If you’ve spent the weekend enjoying a good book in the May sun, you might not have been thinking about mathematics. But if you were reading a book in a Western language, there’s a good chance that the commas and periods in your favorite novel followed a very predictable mathematical pattern.
Complex systems researchers in Poland studied works of literature across eight European languages and showed that the placement of punctuation was very consistent within each language. Even between languages, sentence punctuation seemed to follow the same mathematical rules.
The researchers looked at texts in English, French, Spanish, Italian, Russian, German and Polish. They chose these languages based on the fact that they were each spoken by at least 50 million speakers and that authors writing in these languages have won at least 5 Nobel Prizes for Literature. In other words, they’re all very popular and established languages.

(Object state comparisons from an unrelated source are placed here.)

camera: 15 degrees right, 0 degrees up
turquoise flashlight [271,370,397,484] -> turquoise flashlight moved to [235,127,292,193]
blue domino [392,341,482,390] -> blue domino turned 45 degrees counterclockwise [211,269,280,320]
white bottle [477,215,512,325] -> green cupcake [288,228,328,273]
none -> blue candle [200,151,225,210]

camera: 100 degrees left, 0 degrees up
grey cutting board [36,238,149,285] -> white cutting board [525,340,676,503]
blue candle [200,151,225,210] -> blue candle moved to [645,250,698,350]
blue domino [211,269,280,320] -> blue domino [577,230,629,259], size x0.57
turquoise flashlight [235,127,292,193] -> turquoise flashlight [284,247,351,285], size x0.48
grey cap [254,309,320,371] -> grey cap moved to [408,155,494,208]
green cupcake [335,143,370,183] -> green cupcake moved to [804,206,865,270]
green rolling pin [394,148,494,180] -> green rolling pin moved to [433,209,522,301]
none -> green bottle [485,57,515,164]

They used texts from over two hundred books written in these languages. These included well-known books such as Umberto Eco’s “The Name of the Rose”, Gunther Grass’ “The Tin Drum”, Tolstoy’s “Anna Karenina”, Mary Shelley’s “Frankenstein”, Lewis Carroll’s “Alice in Wonderland” and Kafka’s “The Trial” among many others.
What the researchers from the Institute of Nuclear Physics at the Polish Academy of Sciences discovered was that if you measure the distance between punctuation marks – for example between two periods or commas – you’ll find that there are sentence fragments of many different lengths. However, most sentence lengths are short and only very few are extremely long. If you map this out in a graph, you’ll see a peak almost near the beginning (the “short sentence fragment” side) of the graph. This is called a Weibull distribution.

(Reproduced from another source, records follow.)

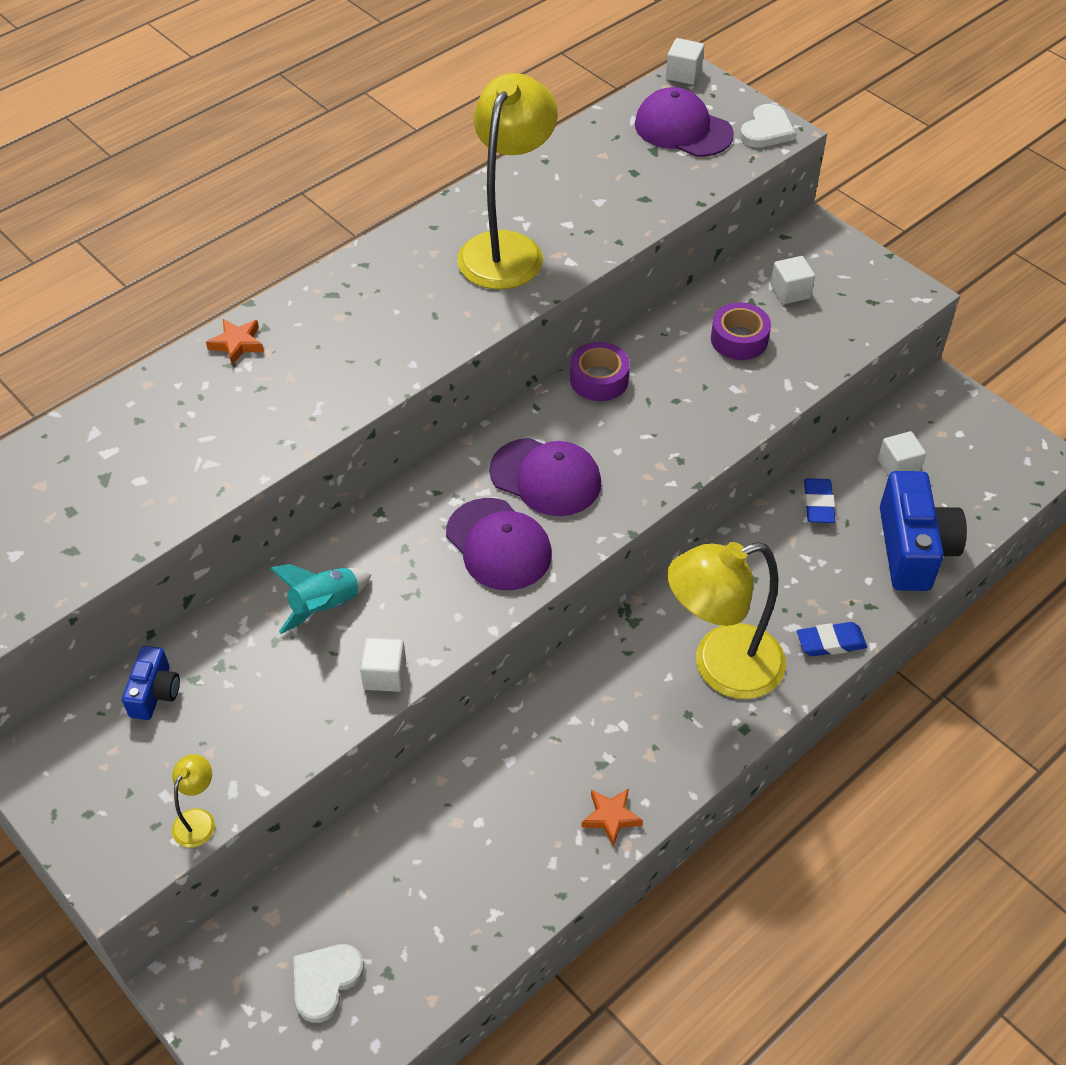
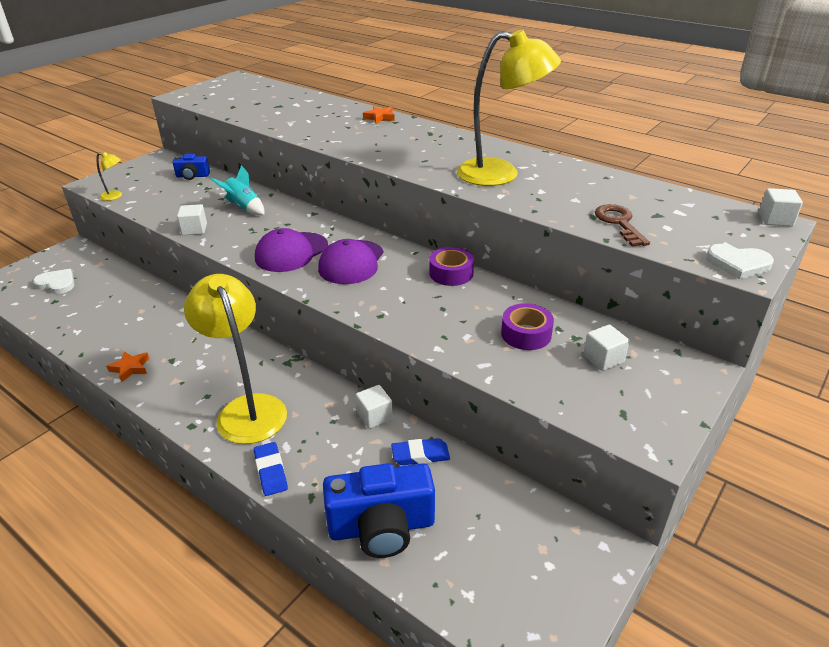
camera: 80 degrees right, 15 degrees down
purple cap [635,87,734,157] -> none
white cube [878,431,926,476] -> white cube moved to [356,385,393,429]
none -> brown key [595,204,650,247]

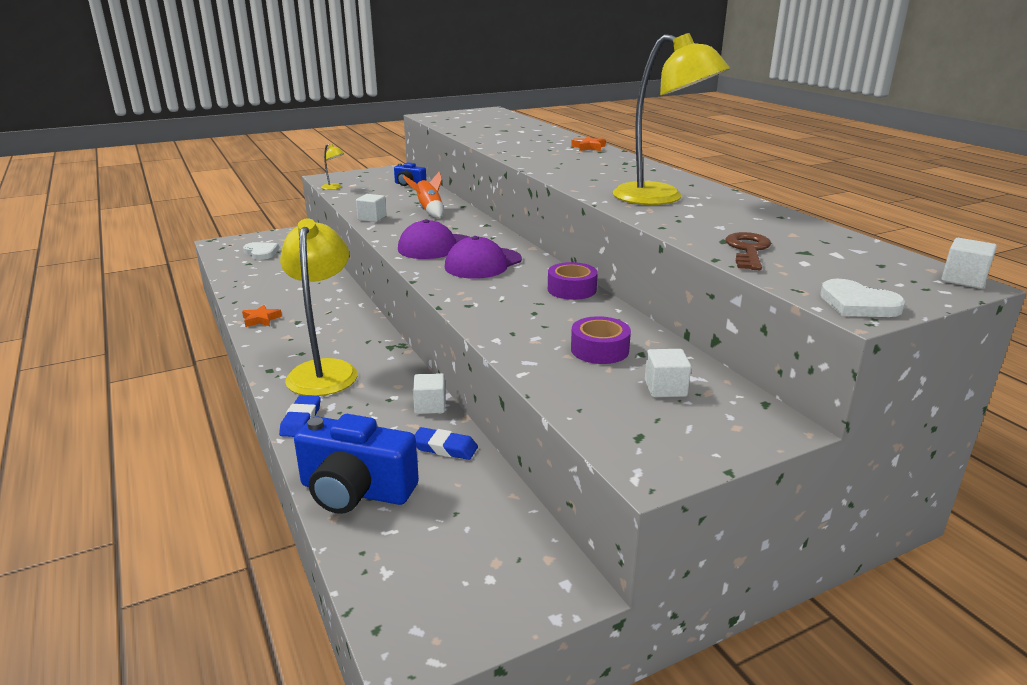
camera: 25 degrees right, 10 degrees down
turquoise rocket [210,165,265,215] -> orange rocket [403,172,443,218]

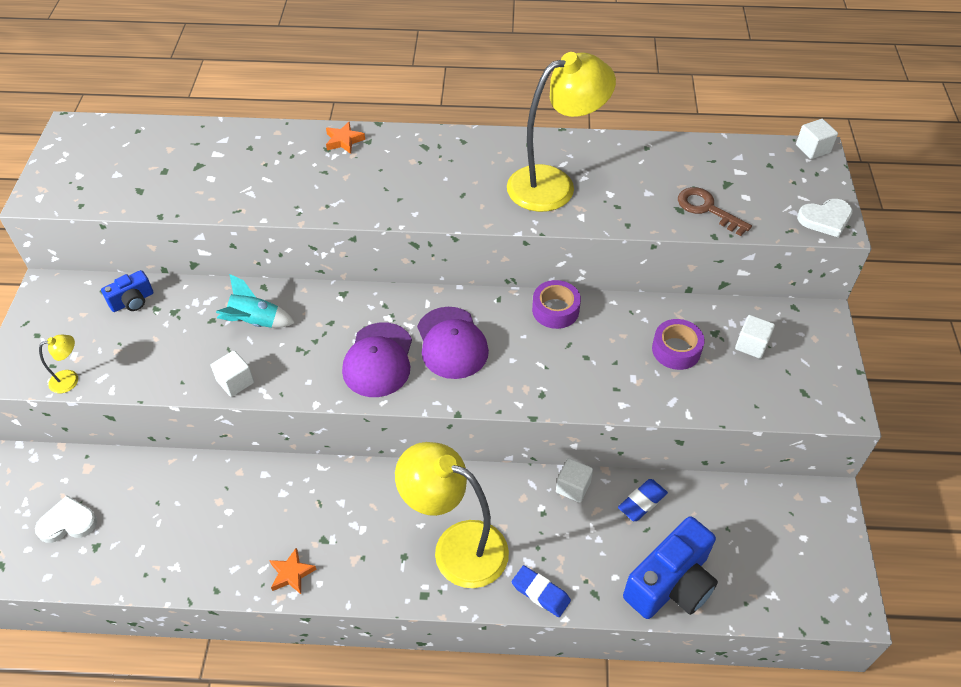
camera: 60 degrees left, 25 degrees up
orange rocket [403,172,443,218] -> turquoise rocket [216,274,295,328]

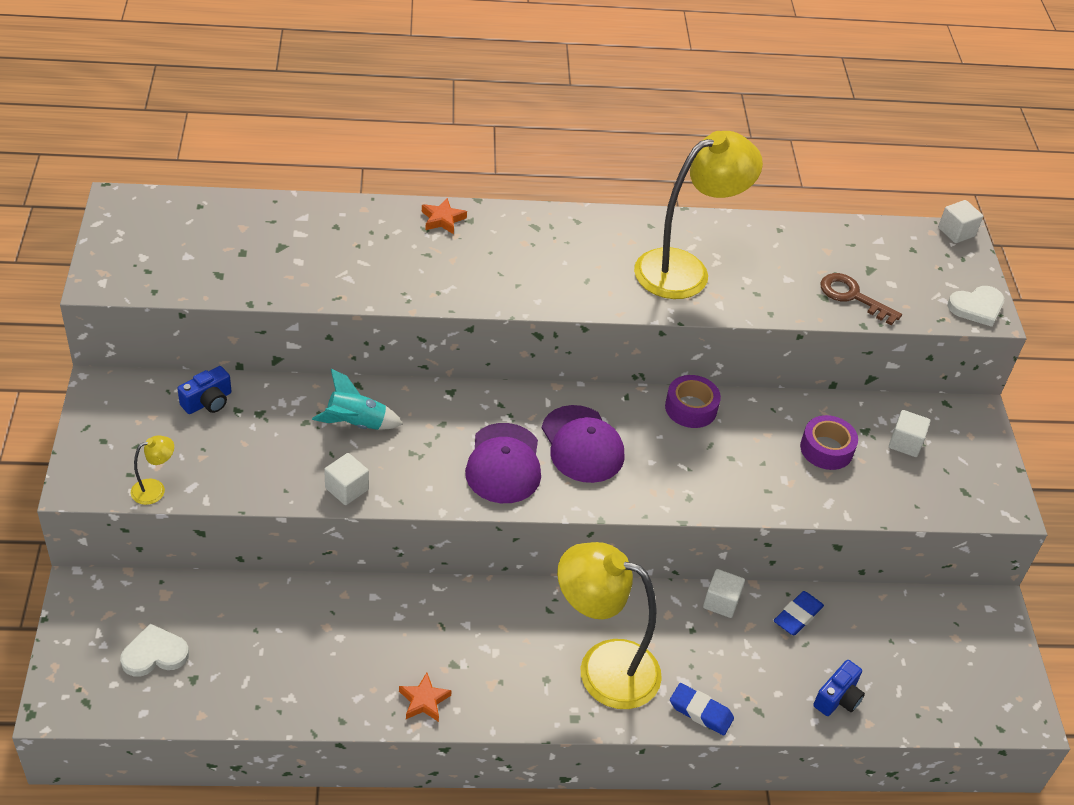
camera: 10 degrees left, 5 degrees down
blue camera [623,516,718,619] -> blue camera [813,660,865,716], size x0.51

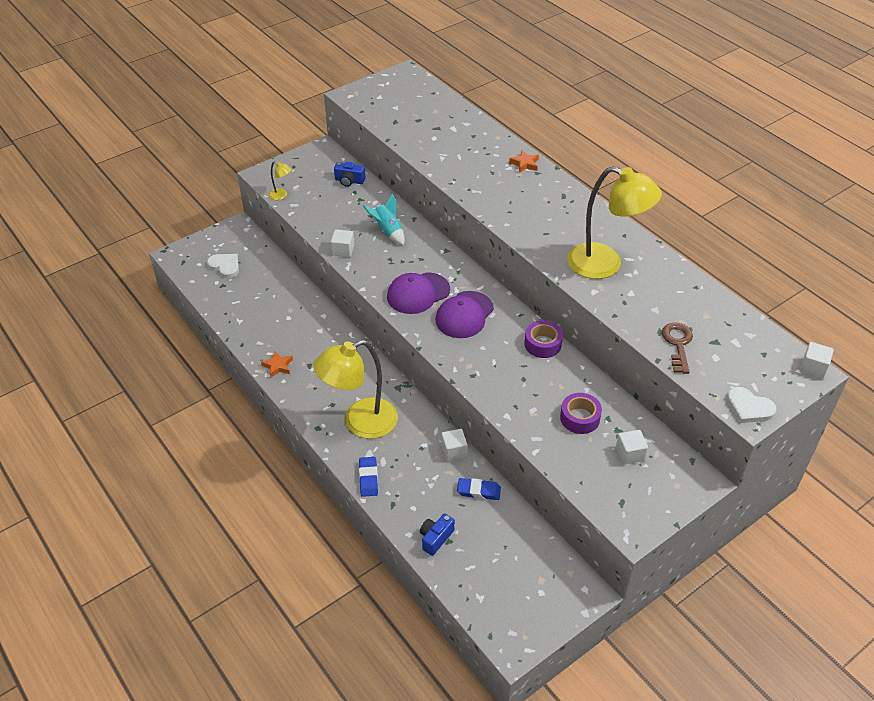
camera: 60 degrees right, 0 degrees up
yellow lamp [557,542,662,709] -> yellow lamp turned 105 degrees counterclockwise [313,340,398,439]
blue camera [813,660,865,716] -> blue camera turned 120 degrees clockwise [420,513,455,556]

The Weibull distribution is found in many different phenomena. For example, it can describe the time someone spends on a website (most people click away after a few seconds, and almost nobody stays for hours) and it’s used by weather forecasters to predict wind speed distribution. It also describes the time it takes for components to fail, which manufacturers can use to decide how long to provide warranty cover for. And now the Weibull distribution apparently also predicts how long a sentence fragment is in Western languages.
The pattern was similar between languages, but with some variations due to differences in language patterns. Some languages naturally use more words than others, but still have similar rules about where to place commas and periods.
When the researchers compared translated texts of the same literary works, they confirmed that the punctuation distribution matched the language of the translation and not that of the original text. That also shows that it’s not just a quirk of the author to use punctuation a certain way. Even when translators tried to preserve the original voice of the author, they still used punctuation according to the rules of the target language.
The study also found that English and Spanish were less strict than other languages when it came to punctuation. According to the researchers, one possible explanation for that could be that these languages have more formal sentence constructions, so that the meaning is clear even without using all of the required punctuation.
So when you next pick up a novel, pay attention to the punctuation. It’s not a coincidence that you’ll rarely see an extremely long sentence without a single period or comma. It’s just the Weibull distribution in action.